I looked at her reprovingly. "Surely not."
"Chris, you've been assuming that the fake is either from the Hallstatt cache, in which case just about anybody might have been behind it anytime over the last forty years, or else it's in the collection from Florence, in which case you're pretty sure that someone on our own staff must have had a hand in it."
"That's true," I said. "What other possibilities are there?"
"Well, what if the forgery is from the Florence collection, but it was already there before it ever left Bolzano's house?"
I shook my head. "Peter would have seen it when he was there for the packing."
"How can you be sure? You've been looking for it for a week and you haven't found it yet."
"That's right, rub it in."
"Don't be sensitive. You know what I mean."
"Look, Bolzano's an extremely discriminating buyer. If there was a forgery in his collection-especially one that Peter could spot without scientific help-Bolzano would just about have to be aware of it too. Agreed?"
Anne thoughtfully moved the rim of the glass back and forth across her mouth, inhaling the pungent aroma. "Probably."
"Definitely. And why would he try to pass off a fake as the real thing? He's got enough genuine art to make his reputation ten times over without messing around with forgeries."
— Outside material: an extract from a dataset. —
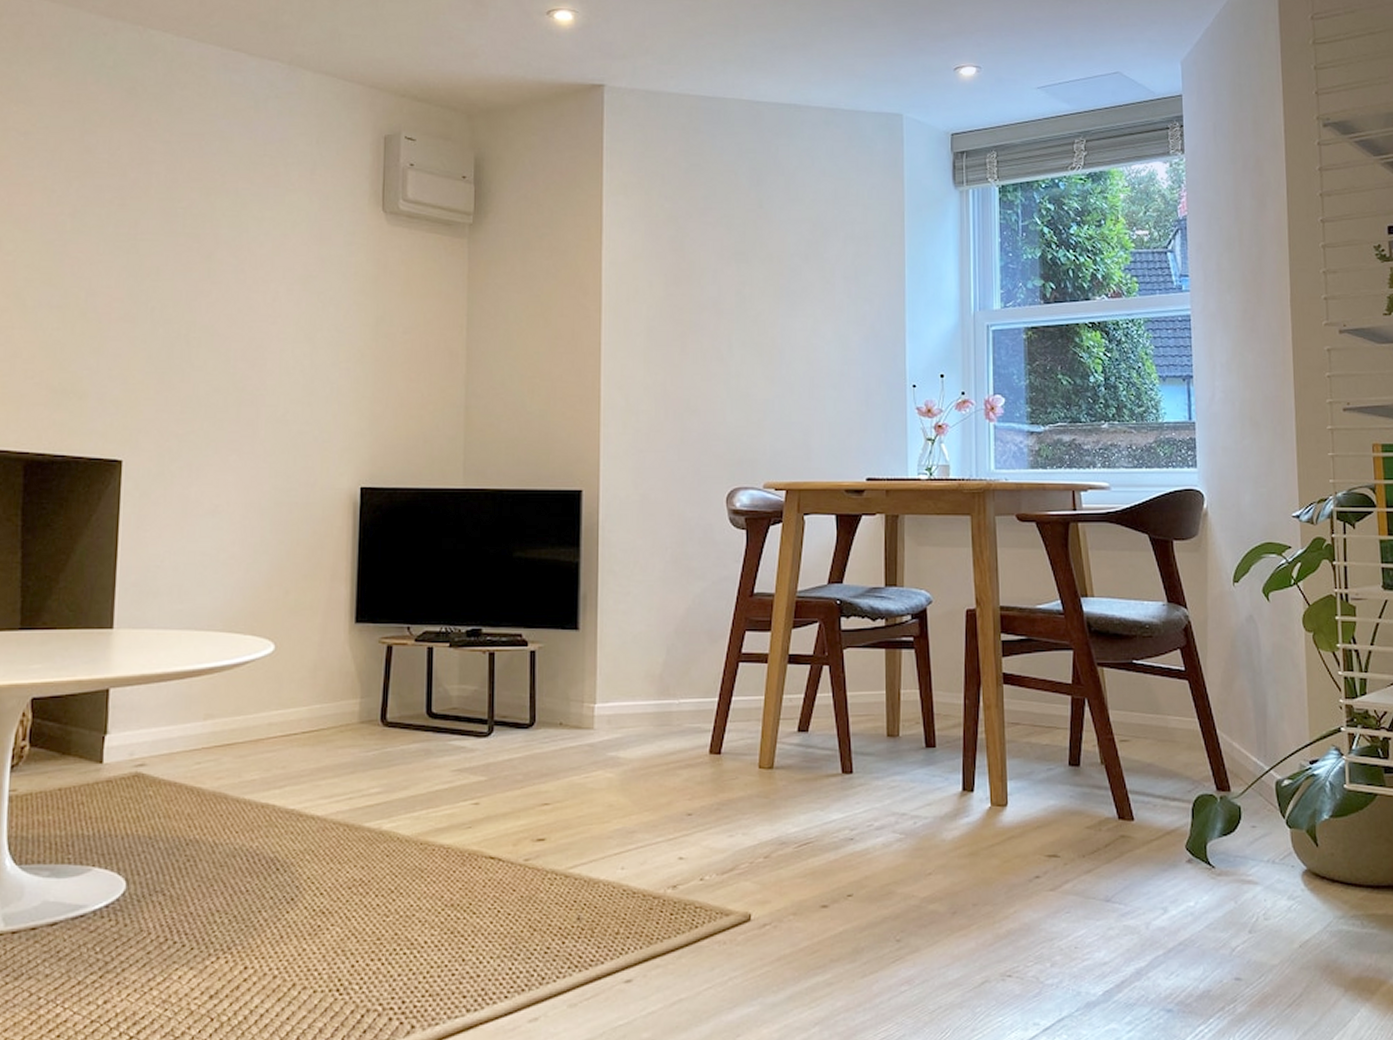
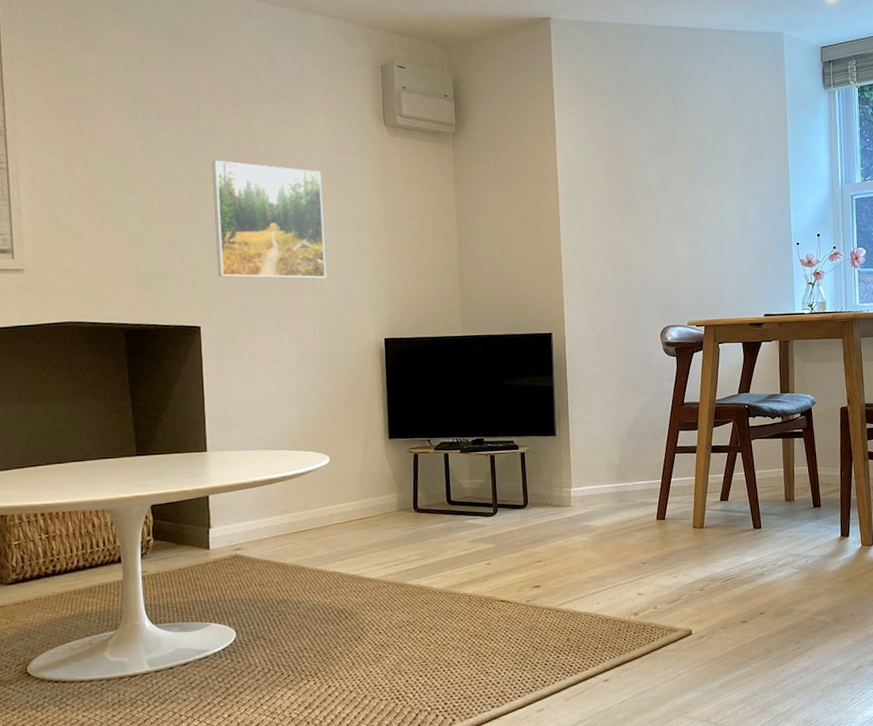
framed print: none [151,248,296,405] -> present [212,161,326,279]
"Well, I think there could be several reasons. Maybe he sold one of his originals a long time ago and replaced it with a fake that no one knows about- maybe he intends to try to sell it as the real thing himself someday."
"Why? If he ever needs money, he's got plenty of real masterpieces to sell. Why take a chance with a forgery?"
"I don't know why, Chris," she said exasperatedly. "I'm just guessing, like everybody else. All right, how about this: The forgery was bought by his father-I mean the older Bolzano's father-a long time ago, before there were all these fancy tests, and Bolzano-Claudio Bolzano-found out that his father'd been snookered, and he's ashamed to admit it. How's that?"